The intent of Section 363(k) is clearly to permit only those persons with a valid security interest in property to be sold to claim a setoff. And the issue of whether such a security interest actually existed was obviously intended to be resolved prior to the date of sale of the property. In this case that determination was not made prior to sale.

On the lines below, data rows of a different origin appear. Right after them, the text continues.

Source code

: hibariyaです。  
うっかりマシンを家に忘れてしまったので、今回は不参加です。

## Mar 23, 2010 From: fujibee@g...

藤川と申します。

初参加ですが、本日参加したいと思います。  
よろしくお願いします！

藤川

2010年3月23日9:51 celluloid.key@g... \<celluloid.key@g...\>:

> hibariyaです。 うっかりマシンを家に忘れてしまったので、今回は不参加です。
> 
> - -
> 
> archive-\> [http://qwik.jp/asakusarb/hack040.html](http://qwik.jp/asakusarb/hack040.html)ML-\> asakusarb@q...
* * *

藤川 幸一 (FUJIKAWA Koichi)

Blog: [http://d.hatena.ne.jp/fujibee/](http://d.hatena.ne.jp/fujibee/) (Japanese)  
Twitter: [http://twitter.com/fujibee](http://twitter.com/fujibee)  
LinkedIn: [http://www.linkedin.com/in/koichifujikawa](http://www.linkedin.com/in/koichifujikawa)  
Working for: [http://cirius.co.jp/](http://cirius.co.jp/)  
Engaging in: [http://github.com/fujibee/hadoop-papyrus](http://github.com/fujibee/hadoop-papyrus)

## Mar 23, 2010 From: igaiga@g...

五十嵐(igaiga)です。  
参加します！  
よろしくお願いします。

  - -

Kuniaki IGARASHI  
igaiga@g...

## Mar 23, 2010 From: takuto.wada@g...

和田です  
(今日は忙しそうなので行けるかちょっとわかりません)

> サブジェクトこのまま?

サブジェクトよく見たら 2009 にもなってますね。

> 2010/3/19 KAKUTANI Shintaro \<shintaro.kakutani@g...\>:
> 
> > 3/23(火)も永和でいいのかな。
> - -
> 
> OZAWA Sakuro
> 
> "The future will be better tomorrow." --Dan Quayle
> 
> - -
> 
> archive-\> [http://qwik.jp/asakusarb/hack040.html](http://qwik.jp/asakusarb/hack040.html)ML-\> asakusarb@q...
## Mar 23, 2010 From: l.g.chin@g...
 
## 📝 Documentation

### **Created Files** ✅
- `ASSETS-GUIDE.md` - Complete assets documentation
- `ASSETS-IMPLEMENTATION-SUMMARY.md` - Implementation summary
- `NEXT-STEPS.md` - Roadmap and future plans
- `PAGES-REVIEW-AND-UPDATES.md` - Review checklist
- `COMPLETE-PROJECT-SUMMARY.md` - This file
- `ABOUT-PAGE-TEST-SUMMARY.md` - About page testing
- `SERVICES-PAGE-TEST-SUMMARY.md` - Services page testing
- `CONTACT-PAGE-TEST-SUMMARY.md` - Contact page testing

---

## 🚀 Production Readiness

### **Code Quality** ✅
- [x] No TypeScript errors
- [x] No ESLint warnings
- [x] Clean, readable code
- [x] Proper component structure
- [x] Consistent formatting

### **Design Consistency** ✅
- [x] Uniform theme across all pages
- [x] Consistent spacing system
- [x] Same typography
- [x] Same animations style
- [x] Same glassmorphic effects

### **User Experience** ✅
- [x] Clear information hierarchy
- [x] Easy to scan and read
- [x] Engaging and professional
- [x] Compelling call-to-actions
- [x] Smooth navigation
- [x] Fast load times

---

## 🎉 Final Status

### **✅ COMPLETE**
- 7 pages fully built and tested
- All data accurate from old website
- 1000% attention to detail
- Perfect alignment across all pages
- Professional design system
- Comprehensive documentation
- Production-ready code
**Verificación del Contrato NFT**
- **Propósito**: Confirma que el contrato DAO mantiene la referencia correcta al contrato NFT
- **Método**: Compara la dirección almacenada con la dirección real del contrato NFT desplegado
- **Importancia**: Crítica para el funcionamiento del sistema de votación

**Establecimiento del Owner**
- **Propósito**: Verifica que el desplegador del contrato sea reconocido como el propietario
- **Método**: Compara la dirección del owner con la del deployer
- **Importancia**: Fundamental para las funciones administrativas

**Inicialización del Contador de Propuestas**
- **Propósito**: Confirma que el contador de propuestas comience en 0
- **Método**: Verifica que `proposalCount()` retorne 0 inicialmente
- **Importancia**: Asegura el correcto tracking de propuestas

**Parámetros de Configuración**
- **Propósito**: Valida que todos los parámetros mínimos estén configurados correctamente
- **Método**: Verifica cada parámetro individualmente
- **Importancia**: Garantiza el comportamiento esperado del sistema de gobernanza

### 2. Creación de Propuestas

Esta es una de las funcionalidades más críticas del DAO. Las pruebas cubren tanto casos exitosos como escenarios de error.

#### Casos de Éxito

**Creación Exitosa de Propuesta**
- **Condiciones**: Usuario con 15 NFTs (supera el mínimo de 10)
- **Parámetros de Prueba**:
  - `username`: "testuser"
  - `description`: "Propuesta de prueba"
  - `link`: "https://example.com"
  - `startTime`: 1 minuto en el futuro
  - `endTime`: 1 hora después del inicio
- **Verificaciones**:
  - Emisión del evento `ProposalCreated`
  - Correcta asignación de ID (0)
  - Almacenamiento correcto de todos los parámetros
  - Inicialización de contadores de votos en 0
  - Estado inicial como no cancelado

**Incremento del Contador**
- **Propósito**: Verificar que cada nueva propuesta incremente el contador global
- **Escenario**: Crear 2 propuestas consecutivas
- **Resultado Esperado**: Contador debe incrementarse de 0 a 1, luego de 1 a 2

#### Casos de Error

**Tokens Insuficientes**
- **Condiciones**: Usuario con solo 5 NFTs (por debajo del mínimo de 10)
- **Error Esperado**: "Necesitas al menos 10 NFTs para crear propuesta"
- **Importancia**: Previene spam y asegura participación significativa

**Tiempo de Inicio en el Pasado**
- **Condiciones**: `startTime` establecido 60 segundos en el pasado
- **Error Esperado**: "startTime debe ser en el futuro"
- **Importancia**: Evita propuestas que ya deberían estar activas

If the bank were required to pay the one million dollars in cash, notwithstanding its assertion of a secured claim, that fund would be available for other expenses of the bankrupt estate. If, in the future, that claim was validated as an "allowed claim", the bank would have the right to recoup the amount paid in cash, without any assurance that the full amount of the fund would still be in existence. The possibility of depletion of the million dollars by administrative and other expenses, while the issue of the bank's claim was still pending, was conceded by counsel for the debtor at oral argument.

This would be an elemental unfairness to the bank.

There is another way, fair to all, available in this unique situation since the purchaser is one of the largest financial institutions in the world, with resources quickly available to meet any obligation involved herein. We will permit the bank an offset on an intermediate basis, to become permanent, or to be negated as the case may be, upon the final determination of whether it is entitled to an "allowed claim".

If the bank prevails at trial of the issues on November 26, 1984, or after final determination of an appeal, and its claim is allowed at one million dollars or more, then the issue is moot.

If the bank does not prevail, and its claim is wiped out, disallowed, or expunged in any way, the bank will be required to promptly pay over the million dollars, with interest compounded. And the rate of interest will be the same rate the bank itself would pay in New York City to customers for million dollar certificates of deposit on a rolling thirty day basis. The date for which interest will begin earning is January 17, 1984 on the first $100,000, and February 16, 1984, and every thirty days thereafter, on the full million dollars. The interest earned in such a thirty day period will be rolled over to become part of the principal for the next thirty day period. We will require compound interest rather than simple interest, because the debtor and its creditors will not have had access to such funds during the intermediate period.

By requiring interest to be paid at the same rate the bank offers for million dollar *280 certificates of deposit on a thirty day basis, we assure that the bank does not gain any benefit from the use of the money that it does not pay for, and that the debtor and its creditors will have a fair return on the purchase price during the period the funds are tied up pending final resolution of the issue of the bank's claim.

With the conditions recited herein, the sale of the hotel property to the bank will be confirmed and the bank will obtain immediate possession of the property.